-- WORK TO BE COMPLETED --
Could you write out the records below exactly as they appear, leaving out any pictures?

--------------------

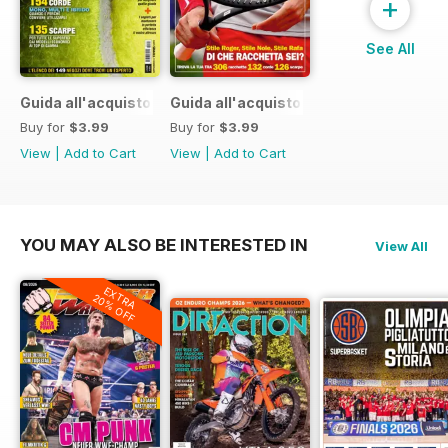
+
See All
Guida all'acquisto 2015
Guida all'acquisto 2014
Buy for
$3.99
Buy for
$3.99
View
|
Add to Cart
View
|
Add to Cart
YOU MAY ALSO BE INTERESTED IN
View All
EXTRA
20% OFF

--------------------

-- RESULT --
+
See All
Guida all'acquisto 2015
Guida all'acquisto 2014
Buy for
$3.99
Buy for
$3.99
View
|
Add to Cart
View
|
Add to Cart
YOU MAY ALSO BE INTERESTED IN
View All
EXTRA
20% OFF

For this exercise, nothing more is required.